======== Data for this exercise

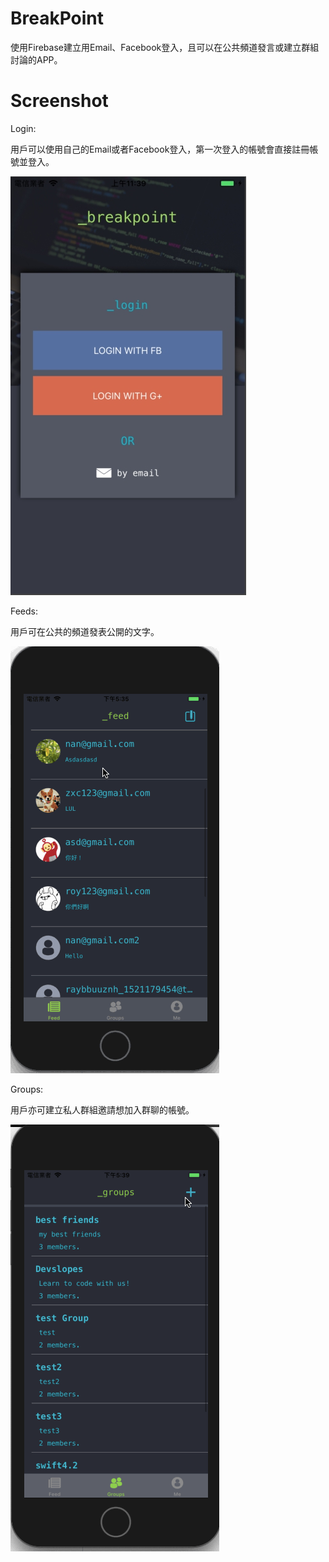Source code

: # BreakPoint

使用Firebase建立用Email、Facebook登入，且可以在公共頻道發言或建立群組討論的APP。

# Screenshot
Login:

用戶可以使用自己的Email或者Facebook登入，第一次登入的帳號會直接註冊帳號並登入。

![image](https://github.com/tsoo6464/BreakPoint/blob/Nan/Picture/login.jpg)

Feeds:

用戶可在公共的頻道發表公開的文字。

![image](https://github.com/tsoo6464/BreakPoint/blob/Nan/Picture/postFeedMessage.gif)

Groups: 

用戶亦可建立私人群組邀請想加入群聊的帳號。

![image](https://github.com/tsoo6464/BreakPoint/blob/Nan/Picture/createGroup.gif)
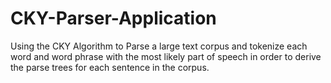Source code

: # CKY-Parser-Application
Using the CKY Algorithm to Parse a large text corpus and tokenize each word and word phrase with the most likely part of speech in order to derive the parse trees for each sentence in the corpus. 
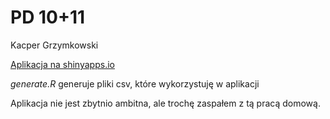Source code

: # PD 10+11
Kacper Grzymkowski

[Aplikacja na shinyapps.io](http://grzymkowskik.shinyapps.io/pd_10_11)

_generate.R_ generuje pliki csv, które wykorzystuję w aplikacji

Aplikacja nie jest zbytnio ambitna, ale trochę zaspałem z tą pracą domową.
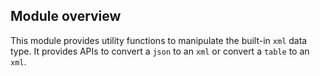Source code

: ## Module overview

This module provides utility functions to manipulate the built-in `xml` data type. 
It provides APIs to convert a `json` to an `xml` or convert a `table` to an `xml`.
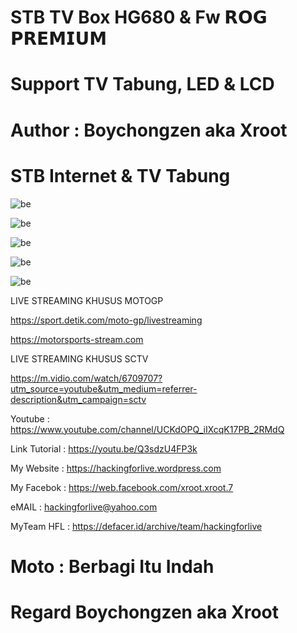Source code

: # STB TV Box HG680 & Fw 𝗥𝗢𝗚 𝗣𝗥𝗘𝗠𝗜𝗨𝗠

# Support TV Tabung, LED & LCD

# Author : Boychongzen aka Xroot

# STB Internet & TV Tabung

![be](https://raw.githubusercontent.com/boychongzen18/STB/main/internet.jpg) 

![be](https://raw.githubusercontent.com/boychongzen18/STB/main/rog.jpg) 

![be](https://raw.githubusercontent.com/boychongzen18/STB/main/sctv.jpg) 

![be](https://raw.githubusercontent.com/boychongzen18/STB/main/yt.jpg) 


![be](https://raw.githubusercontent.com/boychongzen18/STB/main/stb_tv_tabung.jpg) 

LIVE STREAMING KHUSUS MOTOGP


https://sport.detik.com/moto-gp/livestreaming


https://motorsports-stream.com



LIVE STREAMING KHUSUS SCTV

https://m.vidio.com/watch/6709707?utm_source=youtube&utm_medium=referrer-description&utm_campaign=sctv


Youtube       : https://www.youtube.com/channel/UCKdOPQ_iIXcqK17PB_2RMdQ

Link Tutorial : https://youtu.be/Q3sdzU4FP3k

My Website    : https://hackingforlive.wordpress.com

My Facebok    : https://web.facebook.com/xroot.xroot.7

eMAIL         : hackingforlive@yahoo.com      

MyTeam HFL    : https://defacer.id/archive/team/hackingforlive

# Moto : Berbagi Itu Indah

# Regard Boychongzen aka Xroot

================
======== Data for this exercise

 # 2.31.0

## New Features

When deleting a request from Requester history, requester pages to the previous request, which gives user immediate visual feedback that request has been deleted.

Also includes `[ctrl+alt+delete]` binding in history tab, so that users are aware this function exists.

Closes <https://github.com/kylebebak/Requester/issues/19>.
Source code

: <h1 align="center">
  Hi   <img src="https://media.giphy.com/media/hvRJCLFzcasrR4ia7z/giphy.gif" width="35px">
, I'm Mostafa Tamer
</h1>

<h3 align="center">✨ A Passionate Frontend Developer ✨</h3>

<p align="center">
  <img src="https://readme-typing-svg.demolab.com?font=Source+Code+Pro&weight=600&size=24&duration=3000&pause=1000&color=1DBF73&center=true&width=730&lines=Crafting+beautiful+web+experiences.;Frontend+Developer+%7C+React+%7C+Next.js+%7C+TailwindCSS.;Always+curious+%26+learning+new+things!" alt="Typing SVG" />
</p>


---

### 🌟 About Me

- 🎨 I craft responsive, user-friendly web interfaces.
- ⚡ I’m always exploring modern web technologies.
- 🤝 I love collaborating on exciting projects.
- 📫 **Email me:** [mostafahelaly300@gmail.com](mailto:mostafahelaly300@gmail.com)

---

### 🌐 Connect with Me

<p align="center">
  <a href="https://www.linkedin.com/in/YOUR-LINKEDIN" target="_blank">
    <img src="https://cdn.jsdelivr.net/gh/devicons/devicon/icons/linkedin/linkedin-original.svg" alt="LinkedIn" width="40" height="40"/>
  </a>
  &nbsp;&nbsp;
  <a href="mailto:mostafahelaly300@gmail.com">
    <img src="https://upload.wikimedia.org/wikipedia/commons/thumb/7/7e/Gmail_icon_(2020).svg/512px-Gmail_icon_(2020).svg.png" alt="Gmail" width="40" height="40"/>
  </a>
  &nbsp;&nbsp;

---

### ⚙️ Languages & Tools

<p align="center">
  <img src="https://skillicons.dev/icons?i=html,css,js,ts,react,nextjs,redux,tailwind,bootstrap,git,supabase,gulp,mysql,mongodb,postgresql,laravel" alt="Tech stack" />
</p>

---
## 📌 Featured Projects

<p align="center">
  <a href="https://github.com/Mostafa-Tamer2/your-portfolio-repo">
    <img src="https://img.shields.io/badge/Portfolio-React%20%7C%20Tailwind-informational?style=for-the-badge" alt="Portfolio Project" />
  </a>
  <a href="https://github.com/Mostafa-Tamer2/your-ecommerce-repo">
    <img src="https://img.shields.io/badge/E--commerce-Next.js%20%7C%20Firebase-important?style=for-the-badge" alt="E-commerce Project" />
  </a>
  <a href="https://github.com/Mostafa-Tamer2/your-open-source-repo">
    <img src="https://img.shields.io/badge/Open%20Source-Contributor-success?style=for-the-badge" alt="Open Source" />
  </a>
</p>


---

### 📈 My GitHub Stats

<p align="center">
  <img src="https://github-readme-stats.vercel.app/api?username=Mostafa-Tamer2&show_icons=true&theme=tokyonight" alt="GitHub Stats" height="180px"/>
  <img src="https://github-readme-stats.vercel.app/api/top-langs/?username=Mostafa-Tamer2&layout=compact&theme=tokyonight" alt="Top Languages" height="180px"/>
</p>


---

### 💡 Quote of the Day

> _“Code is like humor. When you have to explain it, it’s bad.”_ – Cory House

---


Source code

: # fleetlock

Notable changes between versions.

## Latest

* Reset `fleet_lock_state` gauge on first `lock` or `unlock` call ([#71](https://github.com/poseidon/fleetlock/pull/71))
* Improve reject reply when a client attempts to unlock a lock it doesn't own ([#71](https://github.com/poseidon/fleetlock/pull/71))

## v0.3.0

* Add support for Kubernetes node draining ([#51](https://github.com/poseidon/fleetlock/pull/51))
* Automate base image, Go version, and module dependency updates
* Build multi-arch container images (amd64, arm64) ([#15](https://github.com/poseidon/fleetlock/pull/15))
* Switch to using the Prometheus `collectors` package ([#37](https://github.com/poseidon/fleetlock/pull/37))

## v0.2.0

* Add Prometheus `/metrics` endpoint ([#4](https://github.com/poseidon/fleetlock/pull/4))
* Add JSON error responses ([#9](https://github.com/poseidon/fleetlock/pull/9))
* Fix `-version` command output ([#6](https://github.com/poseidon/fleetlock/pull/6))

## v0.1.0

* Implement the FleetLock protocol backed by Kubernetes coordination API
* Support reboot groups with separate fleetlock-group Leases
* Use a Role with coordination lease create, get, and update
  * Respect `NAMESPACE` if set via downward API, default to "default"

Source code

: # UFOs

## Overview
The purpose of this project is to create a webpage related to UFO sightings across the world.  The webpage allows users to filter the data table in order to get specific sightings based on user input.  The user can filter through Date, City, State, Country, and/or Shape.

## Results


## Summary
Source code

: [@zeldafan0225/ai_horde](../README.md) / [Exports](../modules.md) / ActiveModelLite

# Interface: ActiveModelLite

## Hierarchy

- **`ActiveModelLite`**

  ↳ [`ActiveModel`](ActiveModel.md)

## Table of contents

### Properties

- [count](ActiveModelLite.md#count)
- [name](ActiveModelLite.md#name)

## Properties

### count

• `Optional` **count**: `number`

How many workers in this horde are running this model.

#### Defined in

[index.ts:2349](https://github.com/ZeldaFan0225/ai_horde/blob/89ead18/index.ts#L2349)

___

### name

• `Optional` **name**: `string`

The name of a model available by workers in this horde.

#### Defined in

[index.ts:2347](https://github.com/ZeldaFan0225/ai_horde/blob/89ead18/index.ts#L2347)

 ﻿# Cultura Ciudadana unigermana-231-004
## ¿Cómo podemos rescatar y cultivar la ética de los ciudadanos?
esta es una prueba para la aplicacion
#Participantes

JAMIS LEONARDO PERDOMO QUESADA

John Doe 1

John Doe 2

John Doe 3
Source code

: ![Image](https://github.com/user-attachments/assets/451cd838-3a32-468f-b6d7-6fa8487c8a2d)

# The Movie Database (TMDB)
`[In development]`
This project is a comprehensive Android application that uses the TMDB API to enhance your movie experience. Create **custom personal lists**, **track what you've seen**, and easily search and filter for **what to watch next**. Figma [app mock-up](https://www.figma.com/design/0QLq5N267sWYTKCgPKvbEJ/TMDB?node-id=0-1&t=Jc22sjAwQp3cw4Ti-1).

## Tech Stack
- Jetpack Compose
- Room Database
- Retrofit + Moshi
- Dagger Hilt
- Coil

================

§ Aim of the exercise:
Show me every line of the entries above that holds "repo".

§ Response to the task:
  <a href="https://github.com/Mostafa-Tamer2/your-portfolio-repo">
  <a href="https://github.com/Mostafa-Tamer2/your-ecommerce-repo">
  <a href="https://github.com/Mostafa-Tamer2/your-open-source-repo">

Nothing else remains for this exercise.